Та сцена до сих пор стояла у нее перед глазами. Улюлюканье толпы. Старика тащат на самый верх сложенных вязанок хвороста, привязывают к столбу. Огромные языки пламени лижут сосновые сучья, раздается треск, пахнет дымом. И человеческая плоть, подобно воску, превращается в ничто. Ужасные крики. Николетт ощутила тогда приступ тошноты.
– Боже, смилуйся надо мной. Не дай мне умереть на костре. Я невиновна!
Слез больше не осталось. Она начала молиться. Пытаясь забыться, все повторяла и повторяла размеренные строки. В какой-то момент слова перестали срываться с ее губ, невидящий взгляд был направлен в темноту подвала.
За дверью раздался шум шагов. Николетт вскочила. Сердце билось, как сумасшедшее. Скрипнул ключ в ржавом замке. От этого звука по спине пробежали мурашки.
Вошли два человека – их внешность говорила сама за себя – огромный рост, низкие лбы, злые глаза. Запахло потом и грязной одеждой. С ними был человек ростом поменьше, полный, лысый, с плоским невыразительным лицом. Николетт попятилась к стене…
ГЛАВА 4
День угасал, озаренный холодным серым светом. Молочно-белый туман поднимался с реки, блуждал, как призрак по острову Сите, окутывая каменные набережные Сены и башни на мосту, длинные базарные ряды, королевский дворец и великолепие грандиозного Собора Парижской богоматери.
У ворот дворца собралась толпа. В воздухе плавала утренняя дымка. Известие о скандале быстро распространилось по всему городу. Поскольку дело касалось супружеской неверности, обвиняемые были молоды и благородного происхождения, любопытство низших классов не знало границ.
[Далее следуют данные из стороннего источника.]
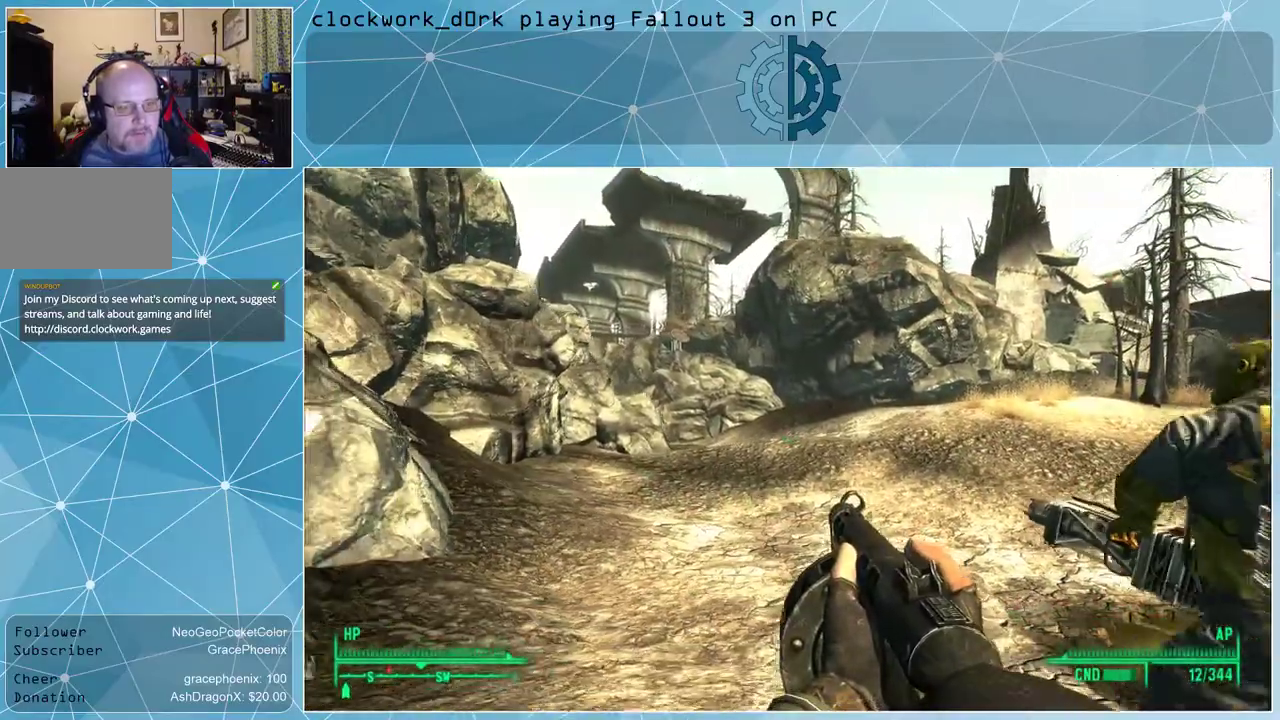
{"keys": [], "mouse": [], "events": [[34, "s", "up"], [200, "a", "up"]]}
Люди, стоящие возле тяжелых железных ворот, надеялись хоть мельком увидеть происходящую драму. Носильщики, возчики, рабочие и торговцы, не спешившие открыть свои лавки, толкались, чтобы занять место получше.
– Суд, конечно, будет суров, – предрекал пожилой торговец.
Каждый имел свое мнение. Некоторые спорили, будут ли казнены принцессы.
– Они – простые шлюхи! – воскликнул дородный возчик. Другие обвиняли бездарных сыновей короля.
– Что они за люди? – вопрошала пухленькая служанка.
– Да уж, – соглашалась ее подруга. – Если даже не могут удовлетворить своих жен, как они надеются управлять королевством?
Шум голосов за железными воротами достиг слуха Лэра, когда его вытолкнули на холодный утренний воздух и повели через двор. В его голове стоял звон от палочного удара, полученного за то, что попытался окликнуть друзей, которых волокли в зал Совета. Было видно, что Готье и Пьер не в состоянии идти, ноги не держали их.
Внутри большого зала Лэру бросились в глаза ковры синего и золотого цветов. Обвиняемых проволокли сквозь шумную толпу знати, юристов и дворцовых служителей, которые тоже пришли посплетничать, позлословить и стояли в глубине зала, напоминающего пещеру.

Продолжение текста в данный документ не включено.